**WORK ITEM:**
Through the line that contains "right ankle: (315, 232)", return the data below exactly, starting at its first line; leave the rest out.

++++ PROVIDED ENTRIES ++++

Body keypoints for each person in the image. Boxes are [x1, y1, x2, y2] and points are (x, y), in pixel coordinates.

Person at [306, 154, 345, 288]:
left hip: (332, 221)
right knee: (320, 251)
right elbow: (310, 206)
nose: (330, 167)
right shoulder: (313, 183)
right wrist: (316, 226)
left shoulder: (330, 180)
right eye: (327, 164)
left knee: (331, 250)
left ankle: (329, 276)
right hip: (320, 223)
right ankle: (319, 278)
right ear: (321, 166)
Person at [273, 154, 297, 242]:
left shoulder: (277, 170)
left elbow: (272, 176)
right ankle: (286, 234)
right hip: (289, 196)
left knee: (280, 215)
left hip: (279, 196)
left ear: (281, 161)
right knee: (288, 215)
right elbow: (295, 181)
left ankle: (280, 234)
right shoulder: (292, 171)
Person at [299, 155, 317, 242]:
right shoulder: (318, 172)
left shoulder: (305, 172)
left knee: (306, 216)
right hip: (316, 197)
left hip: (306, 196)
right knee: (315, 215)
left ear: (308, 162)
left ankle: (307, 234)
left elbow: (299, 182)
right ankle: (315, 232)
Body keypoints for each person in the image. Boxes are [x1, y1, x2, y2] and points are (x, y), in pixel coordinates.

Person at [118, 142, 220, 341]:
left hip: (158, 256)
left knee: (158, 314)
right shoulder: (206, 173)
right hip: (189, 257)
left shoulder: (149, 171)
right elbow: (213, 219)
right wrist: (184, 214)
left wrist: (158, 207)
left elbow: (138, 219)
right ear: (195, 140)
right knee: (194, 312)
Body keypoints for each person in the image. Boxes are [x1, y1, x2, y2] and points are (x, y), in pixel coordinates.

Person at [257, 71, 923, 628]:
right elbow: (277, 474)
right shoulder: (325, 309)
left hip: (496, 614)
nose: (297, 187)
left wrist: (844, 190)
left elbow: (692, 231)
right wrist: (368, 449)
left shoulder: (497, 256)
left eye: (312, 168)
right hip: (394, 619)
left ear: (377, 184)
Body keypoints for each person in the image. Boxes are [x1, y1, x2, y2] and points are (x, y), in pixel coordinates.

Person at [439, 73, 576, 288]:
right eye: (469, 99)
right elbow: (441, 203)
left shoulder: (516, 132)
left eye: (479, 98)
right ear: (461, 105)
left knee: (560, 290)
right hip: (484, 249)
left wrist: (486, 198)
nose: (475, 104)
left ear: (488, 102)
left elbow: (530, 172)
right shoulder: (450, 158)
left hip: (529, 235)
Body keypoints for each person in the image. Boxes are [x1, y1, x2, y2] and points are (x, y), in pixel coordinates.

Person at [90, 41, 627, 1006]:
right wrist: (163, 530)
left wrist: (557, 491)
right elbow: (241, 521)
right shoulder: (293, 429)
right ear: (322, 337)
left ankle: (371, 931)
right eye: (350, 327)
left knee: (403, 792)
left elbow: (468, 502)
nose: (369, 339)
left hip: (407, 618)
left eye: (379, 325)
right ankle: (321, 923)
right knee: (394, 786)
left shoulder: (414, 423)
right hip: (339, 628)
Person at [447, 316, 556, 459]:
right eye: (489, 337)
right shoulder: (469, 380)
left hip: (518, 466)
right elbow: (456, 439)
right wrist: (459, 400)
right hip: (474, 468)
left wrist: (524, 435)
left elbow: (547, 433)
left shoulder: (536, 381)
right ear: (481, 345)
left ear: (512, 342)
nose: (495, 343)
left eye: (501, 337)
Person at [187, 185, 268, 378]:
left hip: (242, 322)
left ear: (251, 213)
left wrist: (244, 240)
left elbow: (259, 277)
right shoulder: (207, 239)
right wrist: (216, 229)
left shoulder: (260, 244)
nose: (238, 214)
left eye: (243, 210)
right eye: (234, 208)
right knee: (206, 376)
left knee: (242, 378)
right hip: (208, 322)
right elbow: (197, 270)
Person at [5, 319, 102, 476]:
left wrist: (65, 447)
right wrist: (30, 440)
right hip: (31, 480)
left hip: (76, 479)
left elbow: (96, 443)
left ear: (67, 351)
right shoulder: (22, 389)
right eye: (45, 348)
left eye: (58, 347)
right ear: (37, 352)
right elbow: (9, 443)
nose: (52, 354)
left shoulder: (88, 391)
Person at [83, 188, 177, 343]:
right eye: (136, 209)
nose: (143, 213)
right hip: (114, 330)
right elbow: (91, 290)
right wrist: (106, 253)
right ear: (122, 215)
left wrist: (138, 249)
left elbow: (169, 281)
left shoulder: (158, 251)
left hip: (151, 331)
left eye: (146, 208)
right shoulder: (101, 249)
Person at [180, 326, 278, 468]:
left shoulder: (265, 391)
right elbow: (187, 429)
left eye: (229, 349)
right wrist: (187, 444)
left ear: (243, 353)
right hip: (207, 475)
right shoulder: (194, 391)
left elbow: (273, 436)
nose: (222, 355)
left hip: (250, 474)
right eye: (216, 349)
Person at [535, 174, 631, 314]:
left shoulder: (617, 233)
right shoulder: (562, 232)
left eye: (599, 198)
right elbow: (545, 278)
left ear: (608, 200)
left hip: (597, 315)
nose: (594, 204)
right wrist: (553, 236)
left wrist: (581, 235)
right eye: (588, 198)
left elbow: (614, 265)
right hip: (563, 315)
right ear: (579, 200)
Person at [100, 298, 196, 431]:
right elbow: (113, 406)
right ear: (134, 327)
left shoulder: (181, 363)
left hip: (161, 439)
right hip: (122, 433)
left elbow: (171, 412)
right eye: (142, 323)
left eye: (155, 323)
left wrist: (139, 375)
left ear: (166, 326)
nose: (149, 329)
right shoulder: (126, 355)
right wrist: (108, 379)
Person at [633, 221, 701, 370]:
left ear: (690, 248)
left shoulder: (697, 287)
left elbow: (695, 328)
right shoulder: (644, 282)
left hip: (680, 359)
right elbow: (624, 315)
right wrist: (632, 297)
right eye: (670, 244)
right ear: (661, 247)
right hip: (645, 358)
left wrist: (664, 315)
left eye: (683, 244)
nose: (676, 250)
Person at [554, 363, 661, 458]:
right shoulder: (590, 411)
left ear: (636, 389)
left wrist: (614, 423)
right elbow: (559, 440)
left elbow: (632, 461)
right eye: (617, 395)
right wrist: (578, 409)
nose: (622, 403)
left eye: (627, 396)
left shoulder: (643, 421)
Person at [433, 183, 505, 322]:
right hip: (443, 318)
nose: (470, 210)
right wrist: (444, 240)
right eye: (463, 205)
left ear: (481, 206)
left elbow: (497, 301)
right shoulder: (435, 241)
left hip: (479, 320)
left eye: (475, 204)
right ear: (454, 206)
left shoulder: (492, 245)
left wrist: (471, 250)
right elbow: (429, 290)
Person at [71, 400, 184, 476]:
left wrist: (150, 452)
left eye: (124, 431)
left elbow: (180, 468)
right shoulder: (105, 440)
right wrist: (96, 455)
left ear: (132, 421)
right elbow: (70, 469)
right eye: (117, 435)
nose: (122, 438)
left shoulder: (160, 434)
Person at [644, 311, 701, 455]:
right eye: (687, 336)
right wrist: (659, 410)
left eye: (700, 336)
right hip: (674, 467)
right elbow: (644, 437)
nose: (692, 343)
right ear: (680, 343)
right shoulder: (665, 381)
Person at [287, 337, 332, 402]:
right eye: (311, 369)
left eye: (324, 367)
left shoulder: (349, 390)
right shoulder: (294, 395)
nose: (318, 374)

++++

**SOLUTION FOR THIS TASK:**
Body keypoints for each person in the image. Boxes are [x1, y1, x2, y2] and points are (x, y), in pixel coordinates.

Person at [306, 154, 345, 288]:
left hip: (332, 221)
right knee: (320, 251)
right elbow: (310, 206)
nose: (330, 167)
right shoulder: (313, 183)
right wrist: (316, 226)
left shoulder: (330, 180)
right eye: (327, 164)
left knee: (331, 250)
left ankle: (329, 276)
right hip: (320, 223)
right ankle: (319, 278)
right ear: (321, 166)
Person at [273, 154, 297, 242]:
left shoulder: (277, 170)
left elbow: (272, 176)
right ankle: (286, 234)
right hip: (289, 196)
left knee: (280, 215)
left hip: (279, 196)
left ear: (281, 161)
right knee: (288, 215)
right elbow: (295, 181)
left ankle: (280, 234)
right shoulder: (292, 171)
Person at [299, 155, 317, 242]:
right shoulder: (318, 172)
left shoulder: (305, 172)
left knee: (306, 216)
right hip: (316, 197)
left hip: (306, 196)
right knee: (315, 215)
left ear: (308, 162)
left ankle: (307, 234)
left elbow: (299, 182)
right ankle: (315, 232)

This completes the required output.